DEBT-041: closed in DEBT.md (entry preserved as historical rationale,
summary table flipped to ✅, remaining-open list shortened by one).
Mirrors decnet-reuse-correlator.service.j2: same hardening posture
(NoNewPrivileges, ProtectSystem=full, etc.), same restart policy, same
log file convention. The decnet init renderer picks it up automatically
via the decnet-*.service.j2 glob.
Also reconciles a naming inconsistency I shipped earlier: the heartbeat
name was 'intel' (the package) but the CLI command and unit are 'enrich'
(the action). Renamed the heartbeat to 'enrich' so the workers panel
displays the same string the operator types and the same string in the
systemd unit file. Convention across the project: heartbeat name =
registry key = unit basename = CLI command name.
Registers 'enrich' in worker_registry.KNOWN_WORKERS and in the
start-all preferred order. The decnet.target Wants= list also picks
up the new unit so 'systemctl start decnet.target' brings everything
up together.
Four concrete IntelProvider impls — three per-IP queries plus one bulk
feed:
* GreyNoiseProvider — community endpoint, optional API key for higher
rate limit. 404 = unknown (cache the absence so we don't re-query).
* AbuseIPDBProvider — score threshold mapping (>=75 malicious, >=25
suspicious, else benign). Self-disables with a clear error when no
API key is configured rather than burning quota.

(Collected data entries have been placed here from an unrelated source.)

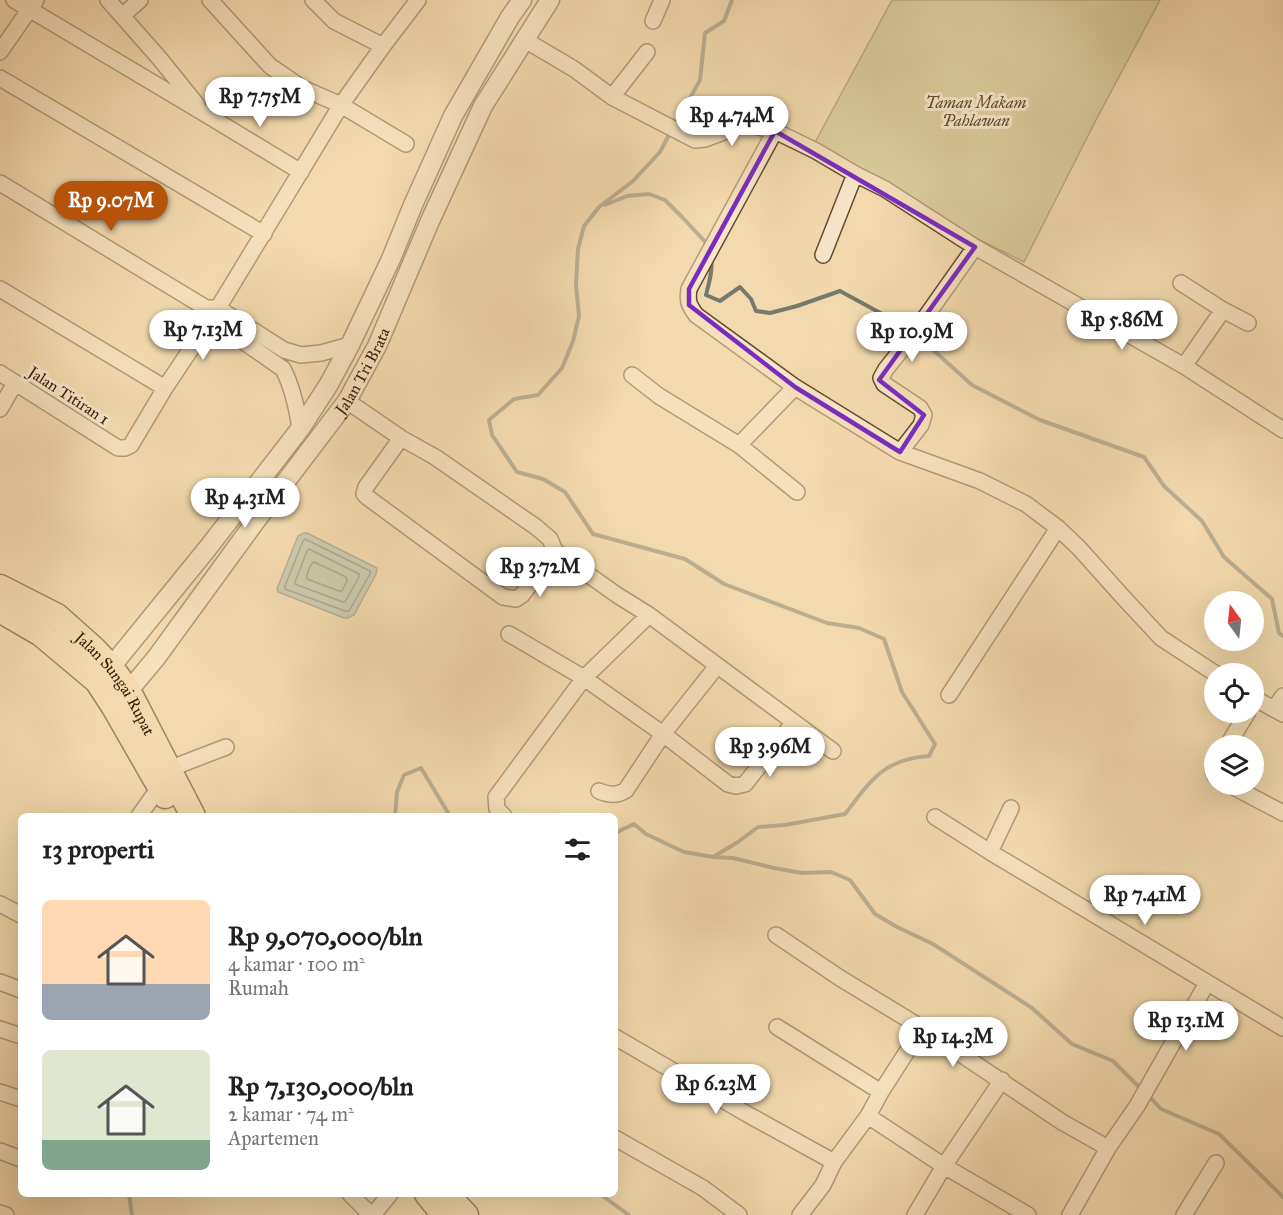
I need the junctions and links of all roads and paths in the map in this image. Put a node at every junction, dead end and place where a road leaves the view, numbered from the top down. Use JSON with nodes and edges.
{"nodes":[{"id":1,"x":14,"y":0,"type":"edge"},
{"id":2,"x":108,"y":0,"type":"edge"},
{"id":3,"x":140,"y":0,"type":"edge"},
{"id":4,"x":210,"y":0,"type":"edge"},
{"id":5,"x":313,"y":0,"type":"edge"},
{"id":6,"x":418,"y":0,"type":"edge"},
{"id":7,"x":522,"y":0,"type":"edge"},
{"id":8,"x":550,"y":0,"type":"edge"},
{"id":9,"x":662,"y":0,"type":"edge"},
{"id":10,"x":33,"y":5,"type":"edge"},
{"id":11,"x":122,"y":16,"type":"junction"},
{"id":12,"x":653,"y":21,"type":"dead end"},
{"id":13,"x":525,"y":40,"type":"junction"},
{"id":14,"x":383,"y":46,"type":"junction"},
{"id":15,"x":0,"y":52,"type":"edge"},
{"id":16,"x":647,"y":52,"type":"dead end"},
{"id":17,"x":0,"y":78,"type":"edge"},
{"id":18,"x":612,"y":96,"type":"junction"},
{"id":19,"x":341,"y":105,"type":"junction"},
{"id":20,"x":202,"y":112,"type":"junction"},
{"id":21,"x":775,"y":130,"type":"junction"},
{"id":22,"x":406,"y":144,"type":"dead end"},
{"id":23,"x":301,"y":172,"type":"junction"},
{"id":24,"x":855,"y":174,"type":"junction"},
{"id":25,"x":0,"y":183,"type":"edge"},
{"id":26,"x":264,"y":234,"type":"junction"},
{"id":27,"x":975,"y":247,"type":"junction"},
{"id":28,"x":823,"y":255,"type":"dead end"},
{"id":29,"x":391,"y":259,"type":"junction"},
{"id":30,"x":410,"y":268,"type":"junction"},
{"id":31,"x":1181,"y":283,"type":"dead end"},
{"id":32,"x":0,"y":289,"type":"edge"},
{"id":33,"x":1223,"y":310,"type":"junction"},
{"id":34,"x":212,"y":312,"type":"junction"},
{"id":35,"x":1248,"y":323,"type":"dead end"},
{"id":36,"x":350,"y":345,"type":"junction"},
{"id":37,"x":1184,"y":366,"type":"junction"},
{"id":38,"x":0,"y":373,"type":"edge"},
{"id":39,"x":632,"y":375,"type":"dead end"},
{"id":40,"x":15,"y":382,"type":"junction"},
{"id":41,"x":795,"y":387,"type":"junction"},
{"id":42,"x":165,"y":388,"type":"junction"},
{"id":43,"x":347,"y":401,"type":"junction"},
{"id":44,"x":0,"y":409,"type":"edge"},
{"id":45,"x":300,"y":429,"type":"junction"},
{"id":46,"x":1283,"y":430,"type":"edge"},
{"id":47,"x":401,"y":438,"type":"junction"},
{"id":48,"x":739,"y":445,"type":"junction"},
{"id":49,"x":900,"y":452,"type":"junction"},
{"id":50,"x":797,"y":492,"type":"dead end"},
{"id":51,"x":237,"y":510,"type":"junction"},
{"id":52,"x":255,"y":522,"type":"junction"},
{"id":53,"x":1058,"y":528,"type":"junction"},
{"id":54,"x":555,"y":551,"type":"junction"},
{"id":55,"x":0,"y":587,"type":"edge"},
{"id":56,"x":0,"y":610,"type":"edge"},
{"id":57,"x":649,"y":615,"type":"junction"},
{"id":58,"x":509,"y":634,"type":"dead end"},
{"id":59,"x":717,"y":666,"type":"junction"},
{"id":60,"x":1204,"y":666,"type":"edge"},
{"id":61,"x":104,"y":674,"type":"junction"},
{"id":62,"x":584,"y":678,"type":"junction"},
{"id":63,"x":948,"y":695,"type":"dead end"},
{"id":64,"x":1283,"y":696,"type":"edge"},
{"id":65,"x":121,"y":700,"type":"junction"},
{"id":66,"x":1278,"y":711,"type":"edge"},
{"id":67,"x":794,"y":722,"type":"junction"},
{"id":68,"x":663,"y":734,"type":"junction"},
{"id":69,"x":226,"y":747,"type":"dead end"},
{"id":70,"x":833,"y":751,"type":"dead end"},
{"id":71,"x":166,"y":776,"type":"junction"},
{"id":72,"x":599,"y":792,"type":"dead end"},
{"id":73,"x":1249,"y":795,"type":"edge"},
{"id":74,"x":1011,"y":808,"type":"dead end"},
{"id":75,"x":141,"y":813,"type":"edge"},
{"id":76,"x":176,"y":813,"type":"edge"},
{"id":77,"x":192,"y":813,"type":"edge"},
{"id":78,"x":501,"y":813,"type":"edge"},
{"id":79,"x":1283,"y":813,"type":"edge"},
{"id":80,"x":935,"y":817,"type":"dead end"},
{"id":81,"x":990,"y":852,"type":"junction"},
{"id":82,"x":0,"y":904,"type":"edge"},
{"id":83,"x":18,"y":913,"type":"edge"},
{"id":84,"x":776,"y":936,"type":"dead end"},
{"id":85,"x":0,"y":982,"type":"edge"},
{"id":86,"x":1207,"y":982,"type":"junction"},
{"id":87,"x":18,"y":989,"type":"edge"},
{"id":88,"x":777,"y":1027,"type":"dead end"},
{"id":89,"x":922,"y":1028,"type":"junction"},
{"id":90,"x":1283,"y":1028,"type":"edge"},
{"id":91,"x":0,"y":1029,"type":"edge"},
{"id":92,"x":18,"y":1035,"type":"edge"},
{"id":93,"x":618,"y":1039,"type":"edge"},
{"id":94,"x":1002,"y":1080,"type":"junction"},
{"id":95,"x":0,"y":1092,"type":"edge"},
{"id":96,"x":881,"y":1092,"type":"junction"},
{"id":97,"x":18,"y":1098,"type":"edge"},
{"id":98,"x":868,"y":1116,"type":"junction"},
{"id":99,"x":618,"y":1140,"type":"edge"},
{"id":100,"x":1108,"y":1148,"type":"junction"},
{"id":101,"x":0,"y":1151,"type":"edge"},
{"id":102,"x":18,"y":1158,"type":"edge"},
{"id":103,"x":834,"y":1162,"type":"junction"},
{"id":104,"x":1216,"y":1163,"type":"dead end"},
{"id":105,"x":944,"y":1166,"type":"junction"},
{"id":106,"x":353,"y":1197,"type":"edge"},
{"id":107,"x":387,"y":1197,"type":"edge"},
{"id":108,"x":429,"y":1197,"type":"edge"},
{"id":109,"x":449,"y":1197,"type":"edge"},
{"id":110,"x":0,"y":1213,"type":"edge"},
{"id":111,"x":6,"y":1215,"type":"edge"},
{"id":112,"x":372,"y":1215,"type":"edge"},
{"id":113,"x":444,"y":1215,"type":"edge"},
{"id":114,"x":466,"y":1215,"type":"edge"},
{"id":115,"x":739,"y":1215,"type":"edge"},
{"id":116,"x":800,"y":1215,"type":"edge"},
{"id":117,"x":915,"y":1215,"type":"edge"},
{"id":118,"x":1028,"y":1215,"type":"edge"},
{"id":119,"x":1070,"y":1215,"type":"edge"},
{"id":120,"x":1184,"y":1215,"type":"edge"}],
"edges":[{"from":1,"to":10,"type":"street"},
{"from":2,"to":11,"type":"street"},
{"from":3,"to":11,"type":"street"},
{"from":4,"to":19,"type":"street"},
{"from":5,"to":14,"type":"street"},
{"from":6,"to":14,"type":"street"},
{"from":7,"to":29,"type":"street","name":"Jalan Tri Brata"},
{"from":8,"to":13,"type":"street","name":"Jalan Tri Brata"},
{"from":9,"to":12,"type":"street"},
{"from":10,"to":15,"type":"street"},
{"from":10,"to":20,"type":"street"},
{"from":11,"to":20,"type":"street"},
{"from":13,"to":18,"type":"street"},
{"from":13,"to":30,"type":"street","name":"Jalan Tri Brata"},
{"from":14,"to":19,"type":"street"},
{"from":16,"to":18,"type":"street"},
{"from":17,"to":26,"type":"street"},
{"from":18,"to":21,"type":"street"},
{"from":19,"to":22,"type":"street"},
{"from":19,"to":23,"type":"street"},
{"from":20,"to":23,"type":"street"},
{"from":21,"to":24,"type":"street"},
{"from":21,"to":41,"type":"street"},
{"from":23,"to":26,"type":"street"},
{"from":24,"to":27,"type":"street"},
{"from":24,"to":28,"type":"street"},
{"from":25,"to":34,"type":"street"},
{"from":26,"to":34,"type":"street"},
{"from":27,"to":37,"type":"street"},
{"from":27,"to":49,"type":"street"},
{"from":29,"to":30,"type":"street"},
{"from":29,"to":36,"type":"street","name":"Jalan Tri Brata"},
{"from":30,"to":43,"type":"street","name":"Jalan Tri Brata"},
{"from":31,"to":33,"type":"street"},
{"from":32,"to":42,"type":"street"},
{"from":33,"to":35,"type":"street"},
{"from":33,"to":37,"type":"street"},
{"from":34,"to":36,"type":"street"},
{"from":34,"to":42,"type":"street"},
{"from":34,"to":45,"type":"street"},
{"from":36,"to":45,"type":"street","name":"Jalan Tri Brata"},
{"from":37,"to":46,"type":"street"},
{"from":38,"to":40,"type":"street","name":"Jalan Titiran 1"},
{"from":39,"to":48,"type":"street"},
{"from":40,"to":42,"type":"street","name":"Jalan Titiran 1"},
{"from":40,"to":44,"type":"street"},
{"from":41,"to":48,"type":"street"},
{"from":41,"to":49,"type":"street"},
{"from":43,"to":47,"type":"street"},
{"from":43,"to":52,"type":"street","name":"Jalan Tri Brata"},
{"from":45,"to":51,"type":"street","name":"Jalan Tri Brata"},
{"from":47,"to":54,"type":"street"},
{"from":47,"to":54,"type":"street"},
{"from":48,"to":50,"type":"street"},
{"from":49,"to":53,"type":"street"},
{"from":51,"to":52,"type":"street"},
{"from":51,"to":61,"type":"street","name":"Jalan Tri Brata"},
{"from":52,"to":65,"type":"street","name":"Jalan Tri Brata"},
{"from":53,"to":60,"type":"street"},
{"from":53,"to":63,"type":"street"},
{"from":54,"to":57,"type":"street"},
{"from":55,"to":61,"type":"main road","name":"Jalan Sungai Rupat"},
{"from":56,"to":61,"type":"main road","name":"Jalan Sungai Rupat"},
{"from":57,"to":59,"type":"street"},
{"from":57,"to":62,"type":"street"},
{"from":58,"to":62,"type":"street"},
{"from":59,"to":67,"type":"street"},
{"from":59,"to":68,"type":"street"},
{"from":61,"to":65,"type":"main road","name":"Jalan Sungai Rupat"},
{"from":62,"to":68,"type":"street"},
{"from":62,"to":78,"type":"street"},
{"from":64,"to":66,"type":"street"},
{"from":65,"to":71,"type":"main road","name":"Jalan Sungai Rupat"},
{"from":67,"to":68,"type":"street"},
{"from":67,"to":70,"type":"street"},
{"from":68,"to":72,"type":"street"},
{"from":69,"to":71,"type":"street"},
{"from":71,"to":75,"type":"street"},
{"from":71,"to":76,"type":"main road","name":"Jalan Sungai Rupat"},
{"from":71,"to":77,"type":"main road","name":"Jalan Sungai Rupat"},
{"from":73,"to":79,"type":"street"},
{"from":74,"to":81,"type":"street"},
{"from":80,"to":81,"type":"street"},
{"from":81,"to":86,"type":"street"},
{"from":82,"to":83,"type":"street"},
{"from":84,"to":89,"type":"street"},
{"from":85,"to":87,"type":"street"},
{"from":86,"to":90,"type":"street"},
{"from":86,"to":100,"type":"street"},
{"from":88,"to":96,"type":"street"},
{"from":89,"to":94,"type":"street"},
{"from":89,"to":96,"type":"street"},
{"from":91,"to":92,"type":"street"},
{"from":93,"to":103,"type":"street"},
{"from":94,"to":100,"type":"street"},
{"from":94,"to":105,"type":"street"},
{"from":95,"to":97,"type":"street"},
{"from":96,"to":98,"type":"street"},
{"from":98,"to":103,"type":"street"},
{"from":98,"to":105,"type":"street"},
{"from":99,"to":115,"type":"street"},
{"from":100,"to":119,"type":"street"},
{"from":101,"to":102,"type":"street"},
{"from":103,"to":116,"type":"street"},
{"from":104,"to":120,"type":"street"},
{"from":105,"to":117,"type":"street"},
{"from":105,"to":118,"type":"street"},
{"from":106,"to":112,"type":"street"},
{"from":107,"to":112,"type":"street"},
{"from":108,"to":113,"type":"main road"},
{"from":109,"to":114,"type":"main road"},
{"from":110,"to":111,"type":"street"}]}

* FeodoProvider — fetches the bulk botnet C2 IP feed once per refresh
window and answers every lookup from an in-memory set. Listed = C2.
* ThreatFoxProvider — POST /api/v1/ search_ioc query, optional Auth-Key
header. Match in data[] = malicious; no_result = absence-not-benign.
Every provider routes through decnet.net.http.stealth_client so the
egress UA never leaks 'DECNET'.
run_intel_loop fans out across configured providers per IP, writes the
aggregate row, and publishes attacker.intel.enriched. Mirrors the
correlation/reuse_worker.py wake-on pattern: subscribes to
attacker.observed and attacker.scored for sub-second latency, falls back
to a 60s poll when the bus is unavailable. Heartbeat + control-listener
wired so the workers panel sees it like every other supervised worker.
Aggregate verdict picks the strongest provider tier (malicious >
suspicious > benign > unknown). Provider-level errors land in
IntelResult.error and are logged without poisoning the row — partial
success is the expected case for free-tier providers under their daily
caps.
Concrete provider impls land in follow-up commits; the worker is fully
exercised here against fake providers so the framing is locked in.
IntelProvider is async-first (every concrete provider does HTTP), bounded
by a per-provider asyncio.Semaphore, and contractually never raises —
errors land in IntelResult.error so a single provider's outage doesn't
poison the worker pass for an entire IP.
Factory returns a list (not a singleton like geoip) because intel
enrichment fans out across all enabled providers per IP, with row-level
partial-success handling. Lazy imports keep the module dependency-free
when intel is disabled.
Concrete providers (greynoise/abuseipdb/feodo/threatfox) land in
follow-up commits — factory references them via lazy import so tests
covering the disabled and unknown-name paths pass on their own.